MEK inhibitor resistance in lung adenocarcinoma is associated with addiction to sustained ERK suppression

MEK inhibitors (MEKi) have limited efficacy in KRAS mutant lung adenocarcinoma (LUAD) patients, and this is attributed to both intrinsic and adaptive mechanisms of drug resistance. While many studies have focused on the former, there remains a dearth of data regarding acquired resistance to MEKi in LUAD. We established trametinib-resistant KRAS mutant LUAD cells through dose escalation and performed targeted MSK-IMPACT sequencing to identify drivers of MEKi resistance. Comparing resistant cells to their sensitive counterparts revealed alteration of genes associated with trametinib response. We describe a state of drug addiction in resistant cases where cells are dependent on continuous culture in trametinib for survival. We show that dependence on ERK2 suppression underlies this phenomenon and that trametinib removal hyperactivates ERK, resulting in ER stress and apoptosis. Amplification of KRAS(G12C) occurs in drug-addicted cells and blocking mutant-specific activity with AMG 510 rescues the lethality associated with trametinib withdrawal. Furthermore, we show that increased KRAS(G12C) expression is lethal to other KRAS mutant LUAD cells, consequential to ERK hyperactivation. Our study determines the drug-addicted phenotype in lung cancer is associated with KRAS amplification and demonstrates that toxic acquired genetic changes can develop de novo in the background of MAPK suppression with MEK inhibitors. We suggest that the presence of mutant KRAS amplification in patients may identify those that may benefit from a drug holiday to circumvent drug resistance.

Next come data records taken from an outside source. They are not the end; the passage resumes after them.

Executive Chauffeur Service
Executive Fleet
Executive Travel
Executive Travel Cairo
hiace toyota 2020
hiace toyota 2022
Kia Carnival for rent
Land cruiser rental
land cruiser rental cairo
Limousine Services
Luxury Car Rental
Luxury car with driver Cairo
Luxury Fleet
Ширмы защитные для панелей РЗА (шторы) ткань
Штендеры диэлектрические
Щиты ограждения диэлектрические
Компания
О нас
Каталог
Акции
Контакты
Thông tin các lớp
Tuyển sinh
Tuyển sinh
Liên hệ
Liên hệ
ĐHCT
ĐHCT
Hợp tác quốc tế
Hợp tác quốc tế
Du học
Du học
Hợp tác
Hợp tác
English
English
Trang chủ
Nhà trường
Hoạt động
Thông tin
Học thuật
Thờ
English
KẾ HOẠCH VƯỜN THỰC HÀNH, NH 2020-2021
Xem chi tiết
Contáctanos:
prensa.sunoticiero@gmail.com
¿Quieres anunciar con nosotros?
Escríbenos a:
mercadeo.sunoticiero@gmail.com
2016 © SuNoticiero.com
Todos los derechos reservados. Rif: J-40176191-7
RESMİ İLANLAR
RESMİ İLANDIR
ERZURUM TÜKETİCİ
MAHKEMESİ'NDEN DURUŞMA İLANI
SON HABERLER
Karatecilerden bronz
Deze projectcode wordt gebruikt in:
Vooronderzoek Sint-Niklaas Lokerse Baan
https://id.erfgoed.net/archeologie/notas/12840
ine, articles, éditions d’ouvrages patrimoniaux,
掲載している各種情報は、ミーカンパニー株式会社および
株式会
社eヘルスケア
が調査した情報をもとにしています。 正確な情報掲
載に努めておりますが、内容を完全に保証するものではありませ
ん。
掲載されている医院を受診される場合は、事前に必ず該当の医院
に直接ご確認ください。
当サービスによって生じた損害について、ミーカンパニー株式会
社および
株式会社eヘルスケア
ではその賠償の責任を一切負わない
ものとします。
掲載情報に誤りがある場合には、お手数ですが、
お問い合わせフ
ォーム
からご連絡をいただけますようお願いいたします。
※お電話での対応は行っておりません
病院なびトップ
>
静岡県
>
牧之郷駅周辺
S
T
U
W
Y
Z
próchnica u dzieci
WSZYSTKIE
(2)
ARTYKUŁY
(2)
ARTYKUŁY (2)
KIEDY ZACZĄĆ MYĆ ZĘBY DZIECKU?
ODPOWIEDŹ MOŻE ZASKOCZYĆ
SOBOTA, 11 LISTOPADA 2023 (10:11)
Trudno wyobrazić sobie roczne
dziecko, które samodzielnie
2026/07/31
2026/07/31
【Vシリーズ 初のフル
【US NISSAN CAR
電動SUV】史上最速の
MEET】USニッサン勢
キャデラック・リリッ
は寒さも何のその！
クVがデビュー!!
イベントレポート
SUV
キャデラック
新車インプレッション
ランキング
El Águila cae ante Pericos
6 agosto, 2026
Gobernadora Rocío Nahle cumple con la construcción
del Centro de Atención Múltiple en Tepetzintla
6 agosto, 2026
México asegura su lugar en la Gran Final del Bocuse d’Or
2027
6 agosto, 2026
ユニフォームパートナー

These findings demonstrate the toxic potential of hyperactive ERK signaling and highlight potential therapeutic opportunities in patients bearing KRAS mutations.

Automated summary

MEK inhibitors have limited efficacy in KRAS mutant lung adenocarcinoma patients due to intrinsic and adaptive drug resistance mechanisms. Our study reveals a drug-addicted phenotype in trametinib-resistant KRAS mutant LUAD cells, dependent on continuous culture in trametinib for survival. We also identify KRAS amplification and hyperactive ERK signaling as toxic acquired genetic changes associated with drug addiction and suggest a drug holiday strategy for patients with mutant KRAS amplification.